What you have to do: Identify every line in the data below that contains the string "unit" and copy each one. Case counts.

[Stored entries]

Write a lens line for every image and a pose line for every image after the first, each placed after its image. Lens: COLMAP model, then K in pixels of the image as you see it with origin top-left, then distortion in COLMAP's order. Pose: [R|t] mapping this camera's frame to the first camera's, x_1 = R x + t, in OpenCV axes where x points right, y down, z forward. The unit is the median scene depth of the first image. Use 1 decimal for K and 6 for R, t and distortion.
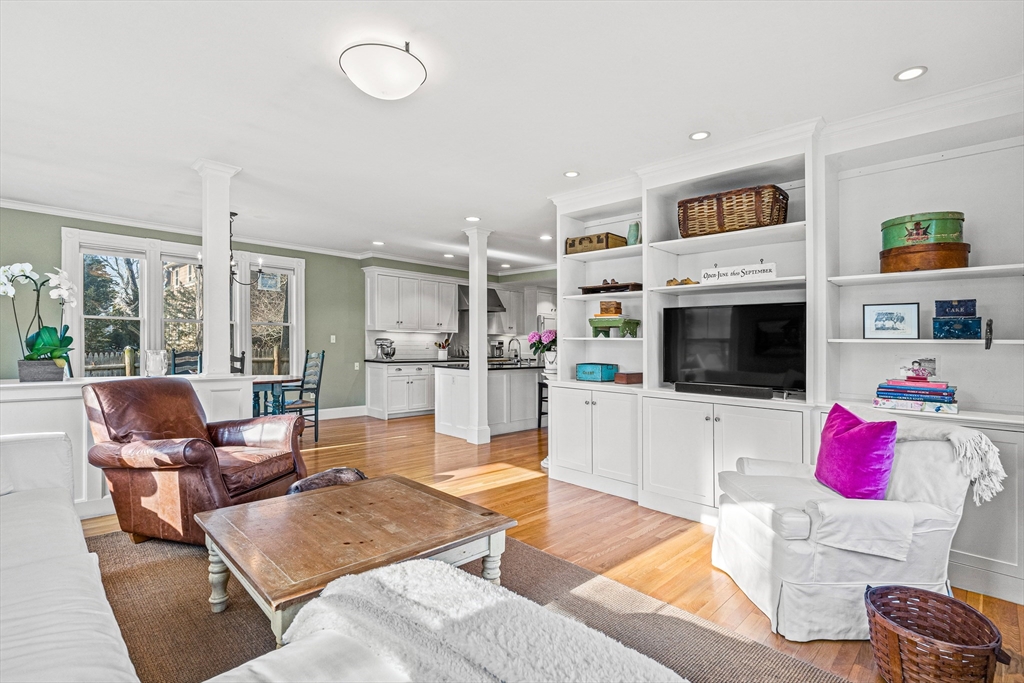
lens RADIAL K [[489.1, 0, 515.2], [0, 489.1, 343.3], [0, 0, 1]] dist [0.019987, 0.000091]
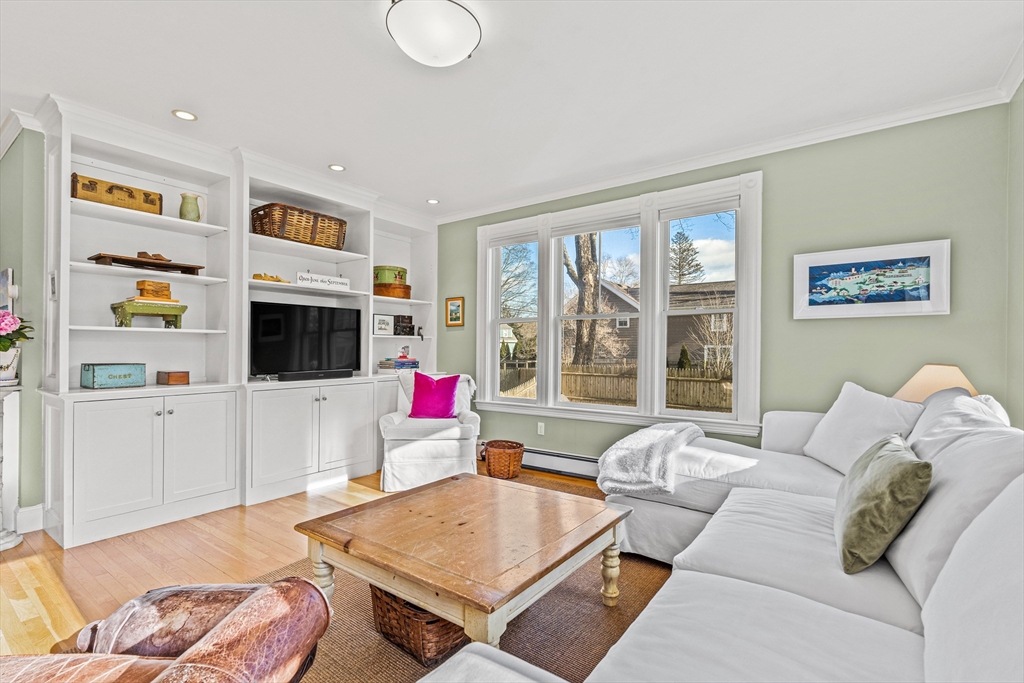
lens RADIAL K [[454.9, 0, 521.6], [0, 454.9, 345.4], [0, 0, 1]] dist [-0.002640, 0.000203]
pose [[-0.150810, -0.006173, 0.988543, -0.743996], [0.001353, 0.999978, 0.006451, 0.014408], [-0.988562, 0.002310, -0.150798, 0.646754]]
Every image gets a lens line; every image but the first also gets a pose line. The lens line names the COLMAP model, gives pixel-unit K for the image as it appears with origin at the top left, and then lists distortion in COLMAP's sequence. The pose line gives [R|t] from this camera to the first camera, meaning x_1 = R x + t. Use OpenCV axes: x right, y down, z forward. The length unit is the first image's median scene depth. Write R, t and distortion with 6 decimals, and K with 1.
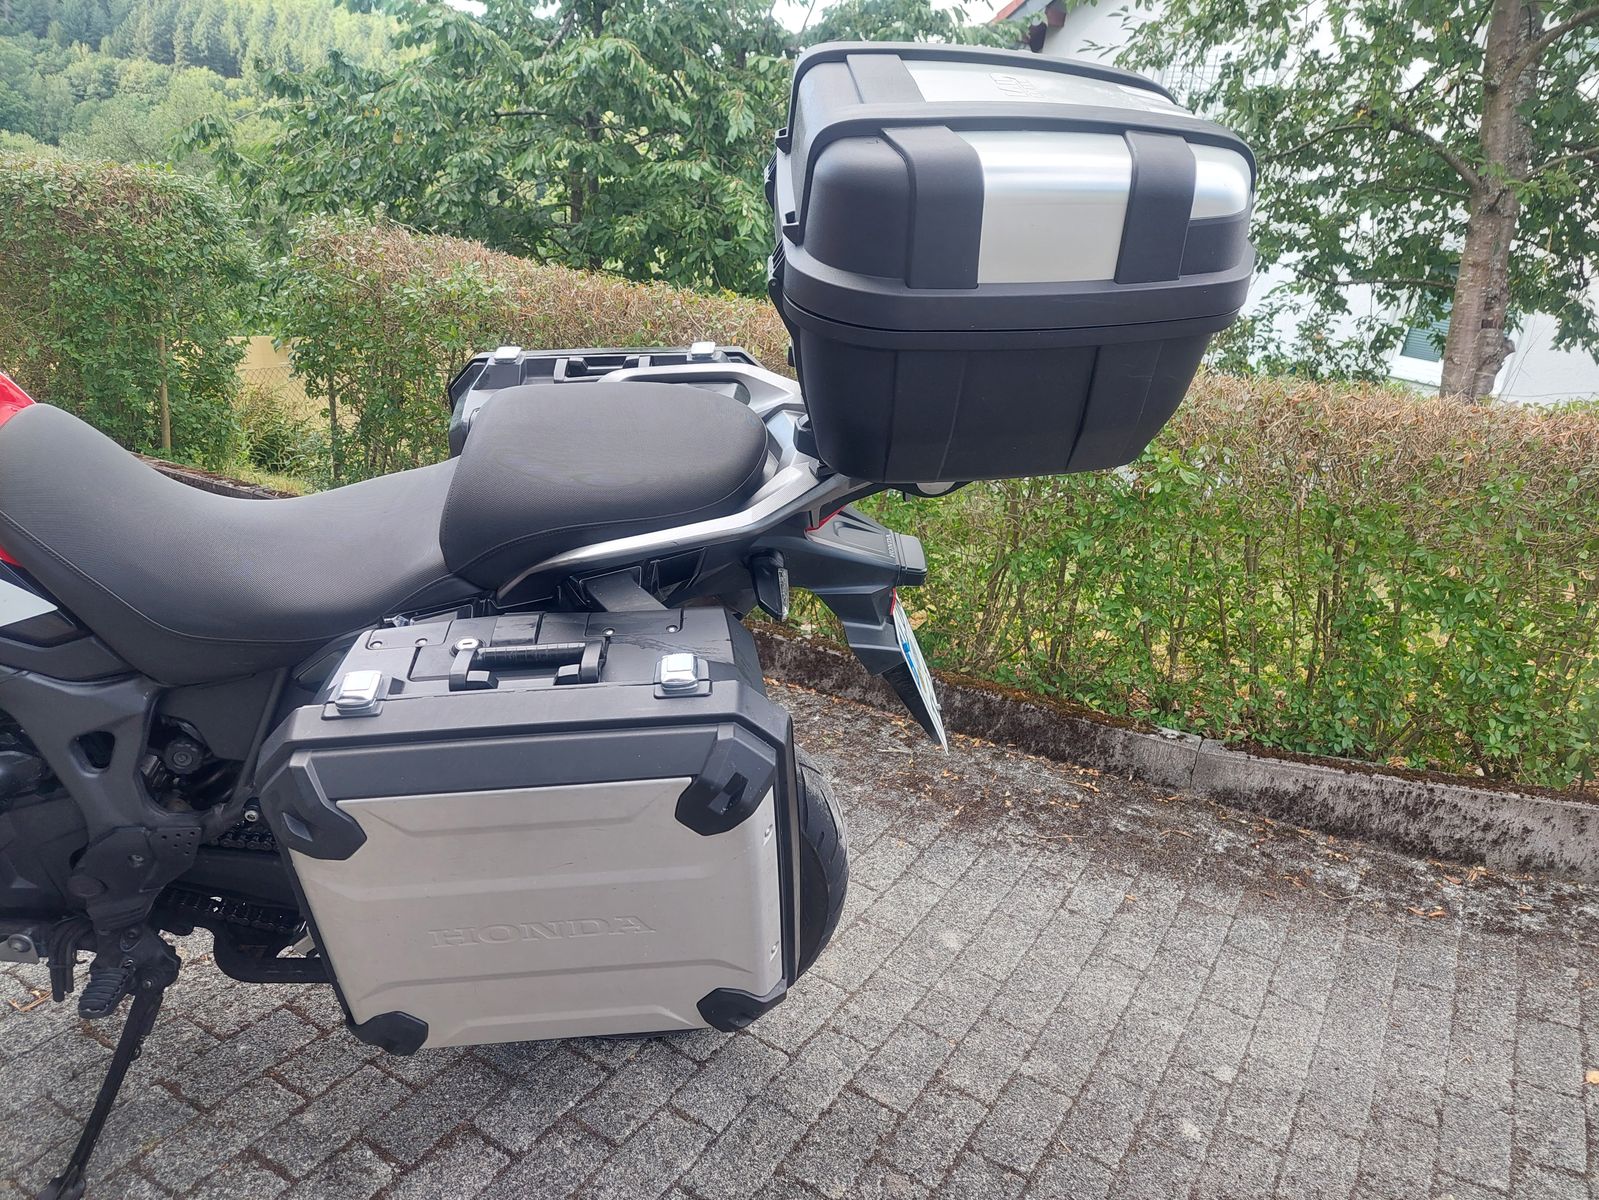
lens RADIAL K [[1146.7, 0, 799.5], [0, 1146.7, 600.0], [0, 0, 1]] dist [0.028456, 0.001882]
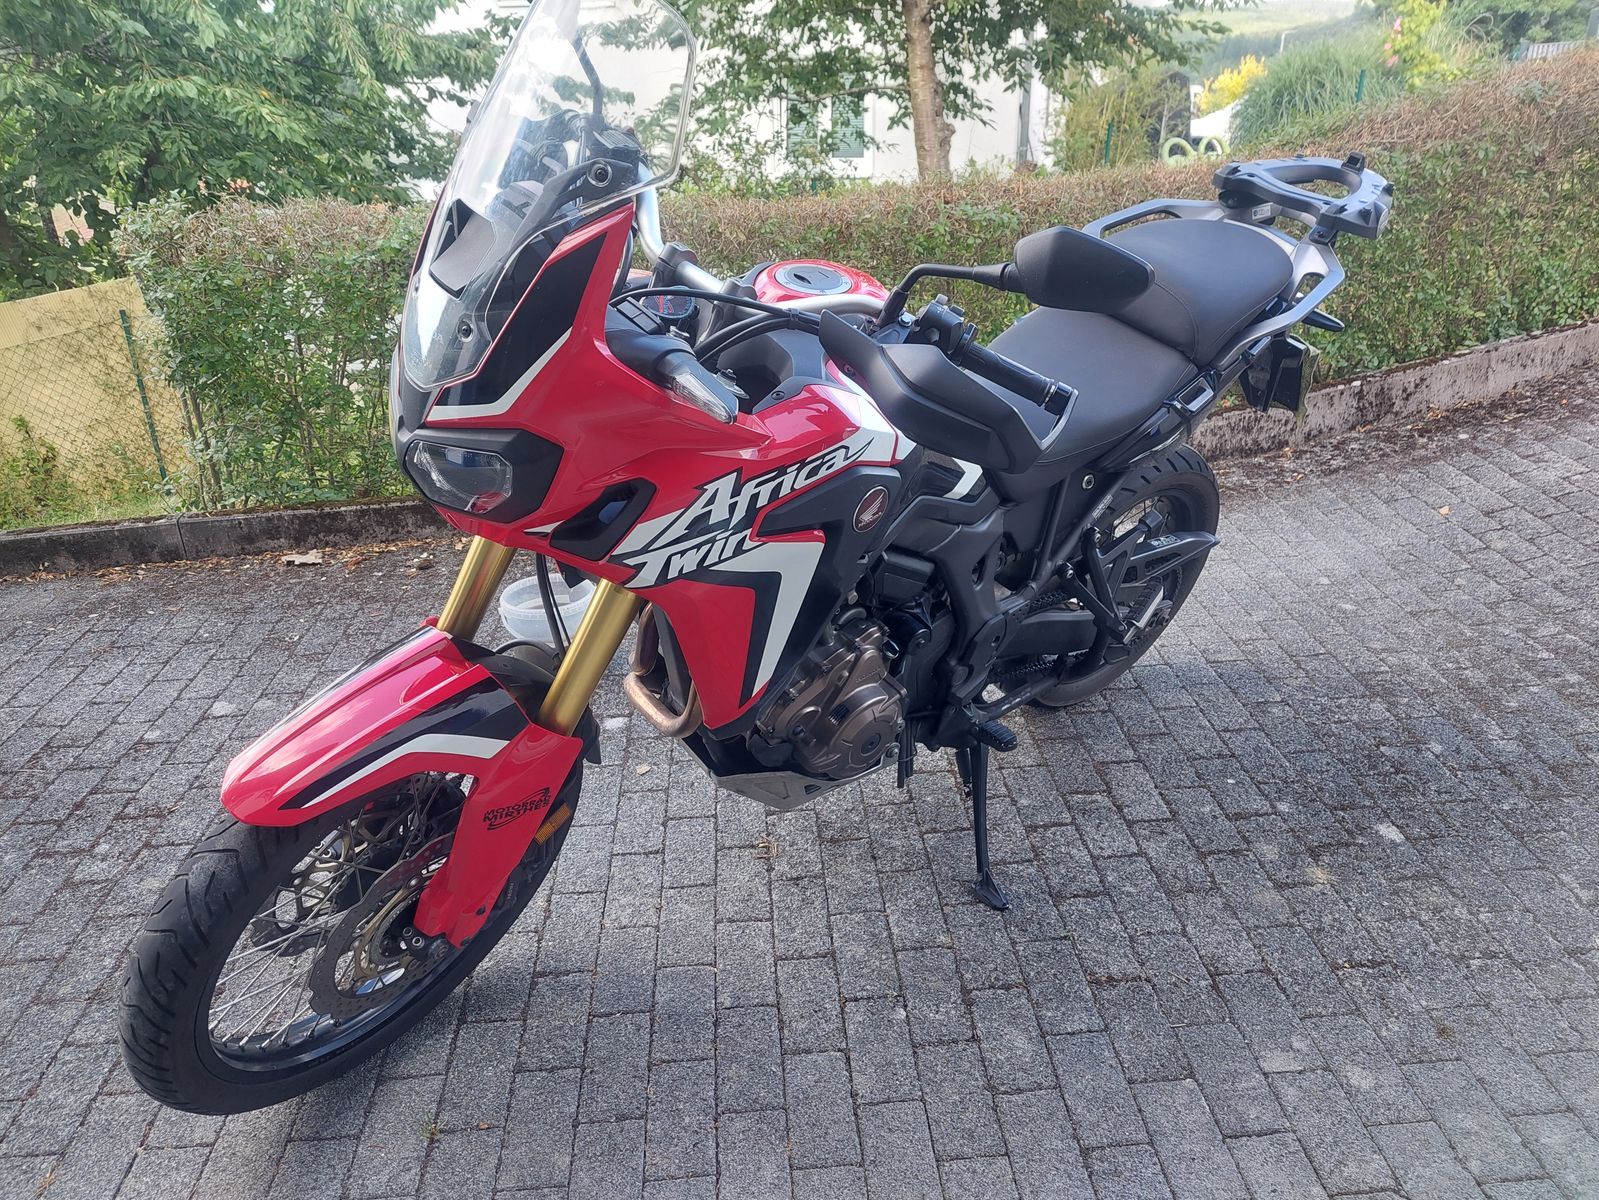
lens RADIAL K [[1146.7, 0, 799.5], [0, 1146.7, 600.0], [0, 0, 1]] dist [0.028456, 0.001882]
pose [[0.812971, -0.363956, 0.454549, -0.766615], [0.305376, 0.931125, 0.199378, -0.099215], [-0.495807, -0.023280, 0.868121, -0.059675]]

Solution for this exercise:
Write a lens line for every image and a pose line for every image after the first, each placed after its image. Lens: COLMAP model, then K in pixels of the image as you see it with origin top-left, then distortion in COLMAP's order. Pose: [R|t] mapping this camera's frame to the first camera's, x_1 = R x + t, in OpenCV axes where x points right, y down, z forward. The unit is the median scene depth of the first image. Use 1 decimal for K and 6 for R, t and distortion.
Every image gets a lens line; every image but the first also gets a pose line. The lens line names the COLMAP model, gives pixel-unit K for the image as it appears with origin at the top left, and then lists distortion in COLMAP's sequence. The pose line gives [R|t] from this camera to the first camera, meaning x_1 = R x + t. Use OpenCV axes: x right, y down, z forward. The length unit is the first image's median scene depth. Write R, t and distortion with 6 decimals, and K with 1.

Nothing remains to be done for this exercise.